Musk’s SpaceX debris crashes into hill on remote Australian farm

Space debris found on remote farmland more than 400 kilometers (250 miles) south of Sydney belongs to a craft built by Elon Musk’s SpaceX, the Australian Space Agency said.

Technical experts have visited the impact site in the Snowy Mountains, a wilderness area in New South Wales state, and confirmed the pieces came from a SpaceX mission, the agency said Thursday.

Among the images on local media, one shows a shard of darkened debris, wider and taller than an adult human, standing upright after apparently spearing into an open hillside. The parts belong to a SpaceX Crew-1 Trunk that reentered Earth’s atmosphere July 9, according to Brad Tucker, an astrophysicist from the Australian National University who visited the farm.

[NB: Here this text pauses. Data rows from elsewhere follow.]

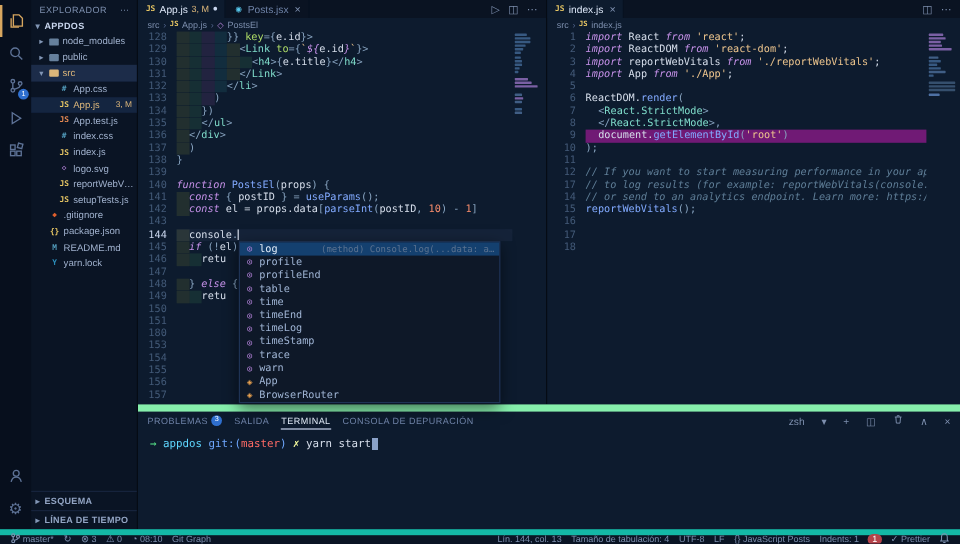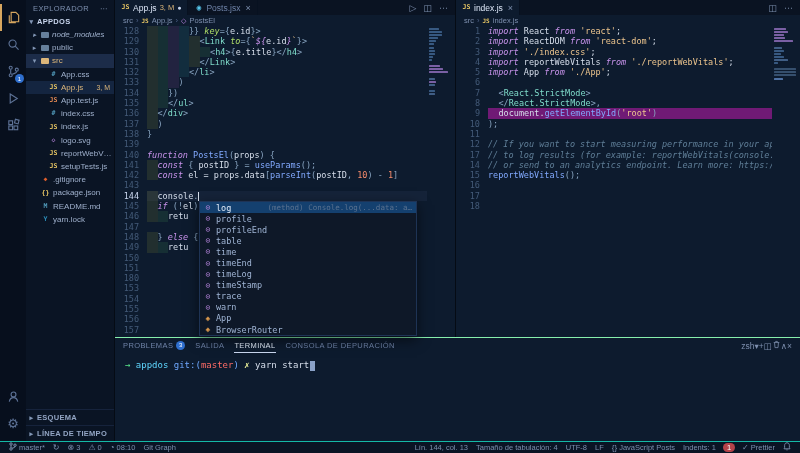--- a/index.html
+++ b/index.html
@@ -90,55 +90,55 @@
   @keyframes blink{50%{opacity:0}}
   .minimap{position:absolute;right:2px;top:2px;width:24px;cursor:pointer}
   .mbar{height:2px;margin-bottom:1.1px;border-radius:.5px;opacity:.85}
 
   .tk-kw{color:#c792ea;font-style:italic}
   .tk-fn{color:#82aaff}
   .tk-str{color:#ecc48d}
   .tk-num{color:#f78c6c}
   .tk-punc{color:#88a4c0}
   .tk-tag{color:#7fdbca}
-  .tk-prop{color:#addb67;font-style:italic}
+  .tk-prop{color:#addb67;}
   .tk-cmt{color:#5f7e97;font-style:italic}
   .tk-pln{color:#d6deeb}
 
   
   .suggest{position:absolute;left:84px;top:201px;width:218px;background:#0e1828;
     border:1px solid #1e3355;box-shadow:0 4px 12px rgba(0,0,0,.55);z-index:6;
     font-family:"DejaVu Sans Mono",monospace}
   .sg-row{display:flex;align-items:center;gap:4px;height:11.1px;padding:0 4px;font-size:8.5px;
     color:#9fb4d4;cursor:pointer;white-space:nowrap}
   .sg-row.selected{background:#14406f;color:#e2ecf9}
   .sg-kind{width:8px;font-size:8px;flex:none;text-align:center}
   .sg-kind.method{color:#b180d7}
   .sg-kind.class{color:#e8a14f}
   .sg-detail{margin-left:auto;color:#5b7290;font-size:7.5px;overflow:hidden}
 
   
   .panel{position:absolute;left:115px;top:337px;width:685px;height:104px;background:#0d1b2e;
-    border-top:1px solid #86efac}
+    border-top:6px solid #86efac}
   .phead{height:15px;display:flex;align-items:center;padding:0 8px;gap:10px}
   .ptab{font-size:7.5px;letter-spacing:.4px;color:#6f83a8;display:flex;align-items:center;gap:3px;
     height:100%;cursor:pointer;border-bottom:1px solid transparent}
   .ptab.active{color:#e2ecf9;border-bottom-color:#c9d6ee}
   .pbadge{background:#2f6fce;color:#fff;border-radius:5px;font-size:6px;min-width:9px;height:9px;
     display:flex;align-items:center;justify-content:center}
-  .pactions{margin-left:auto;display:flex;align-items:center;gap:0;color:#7d8fae;font-size:8.5px}
+  .pactions{margin-left:auto;display:flex;align-items:center;gap:14px;color:#7d8fae;font-size:8.5px}
   .pactions span{cursor:pointer}
   .pterm{padding:7px 0 0 10px;font-family:"DejaVu Sans Mono",monospace;font-size:9px}
   .tcaret{display:inline-block;width:5px;height:10px;background:#8aa2c8;vertical-align:middle;margin-left:1px}
   .tk-tgreen{color:#57e389}.tk-tcyan{color:#5fd7ff}.tk-tblue{color:#6fa8ff}
   .tk-tred{color:#ff6b66}.tk-tyellow{color:#f3f99d}.tk-tpln{color:#d6deeb}
 
   
   .statusbar{position:absolute;left:0;top:441px;width:800px;height:12px;background:#0a1424;
-    border-top:1px solid #14b8a6;display:flex;align-items:center;justify-content:space-between;
+    border-top:5px solid #14b8a6;display:flex;align-items:center;justify-content:space-between;
     font-size:7.5px;color:#7d8fae;padding:0 5px}
   .sgroup{display:flex;align-items:center}
   .sitem{display:flex;align-items:center;gap:2px;padding:0 4px;cursor:pointer;white-space:nowrap;height:11px}
   .sitem .ig{font-size:8px;line-height:1}
   .sitem.pill{background:#b5434a;color:#fff;border-radius:6px;height:9px;padding:0 4px;margin:0 3px}
 </style>
 </head>
 <body>
 
 <div class="app">
@@ -194,21 +194,21 @@
   <div class="sidebar">
     <div class="sb-header">
       <span>EXPLORADOR</span>
       <span class="sb-dots">⋯</span>
     </div>
     <div class="sb-section">
       <span class="chev">▾</span>
       <span>APPDOS</span>
     </div>
     <div class="tree">
-        <div class="trow" style="padding-left: 5px; font-style: italic;">
+        <div class="trow" style="padding-left: 5px;">
           <span class="tw">▸</span>
           <span class="folderic"></span>
           <span class="tl">node_modules</span>
         </div>
         <div class="trow" style="padding-left: 5px;">
           <span class="tw">▸</span>
           <span class="folderic"></span>
           <span class="tl">public</span>
         </div>
         <div class="trow sel" style="padding-left: 5px;">
@@ -508,24 +508,24 @@
           <div class="lnum">17</div>
           <div class="lnum">14</div>
           <div class="lnum">15</div>
           <div class="lnum">16</div>
           <div class="lnum">17</div>
           <div class="lnum">18</div>
         </div>
       <div class="codecol">
           <div class="cline"><span class="tk-kw">import</span><span class="tk-pln"> React </span><span class="tk-kw">from</span><span class="tk-str"> 'react'</span><span class="tk-pln">;</span></div>
           <div class="cline"><span class="tk-kw">import</span><span class="tk-pln"> ReactDOM </span><span class="tk-kw">from</span><span class="tk-str"> 'react-dom'</span><span class="tk-pln">;</span></div>
-          <div class="cline"><span class="tk-kw">import</span><span class="tk-str"> './index.css'</span><span class="tk-pln">;</span></div>
           <div class="cline"><span class="tk-kw">import</span><span class="tk-pln"> reportWebVitals </span><span class="tk-kw">from</span><span class="tk-str"> './reportWebVitals'</span><span class="tk-pln">;</span></div>
           <div class="cline"><span class="tk-kw">import</span><span class="tk-pln"> App </span><span class="tk-kw">from</span><span class="tk-str"> './App'</span><span class="tk-pln">;</span></div>
           <div class="cline"></div>
+          <div class="cline"><span class="tk-pln">ReactDOM.</span><span class="tk-fn">render</span><span class="tk-punc">(</span></div>
           <div class="cline"><span class="indb c0"></span><span class="tk-punc">&lt;</span><span class="tk-tag">React.StrictMode</span><span class="tk-punc">&gt;</span></div>
           <div class="cline"><span class="indb c0"></span><span class="tk-punc">&lt;/</span><span class="tk-tag">React.StrictMode</span><span class="tk-punc">&gt;,</span></div>
           <div class="cline hl"><span class="indb c0"></span><span class="tk-pln">document.</span><span class="tk-fn">getElementById</span><span class="tk-punc">(</span><span class="tk-str">'root'</span><span class="tk-punc">)</span></div>
           <div class="cline"><span class="tk-punc">);</span></div>
           <div class="cline"></div>
           <div class="cline"><span class="tk-cmt">// If you want to start measuring performance in your app,</span></div>
           <div class="cline"><span class="tk-cmt">// to log results (for example: reportWebVitals(console.lo</span></div>
           <div class="cline"><span class="tk-cmt">// or send to an analytics endpoint. Learn more: https://b</span></div>
           <div class="cline"><span class="tk-fn">reportWebVitals</span><span class="tk-punc">();</span></div>
           <div class="cline"></div>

US space officials last month rebuked China after remnants of a massive Chinese rocket fell back to Earth over the Indian Ocean. Debris like that carried “a significant risk of loss of life and property,” NASA said.

Australia’s space agency warned the public not to handle or retrieve suspected space debris, advising them instead to contact SpaceX on its debris hotline. “The agency is committed to the long-term sustainability of outer-space activities, including debris mitigation,” it said.

Astrophysicist Tucker said on his YouTube channel that the parts are the largest collection of space junk found in Australia since 1979. SpaceX did not reply to an email asking if the company would pick up the pieces.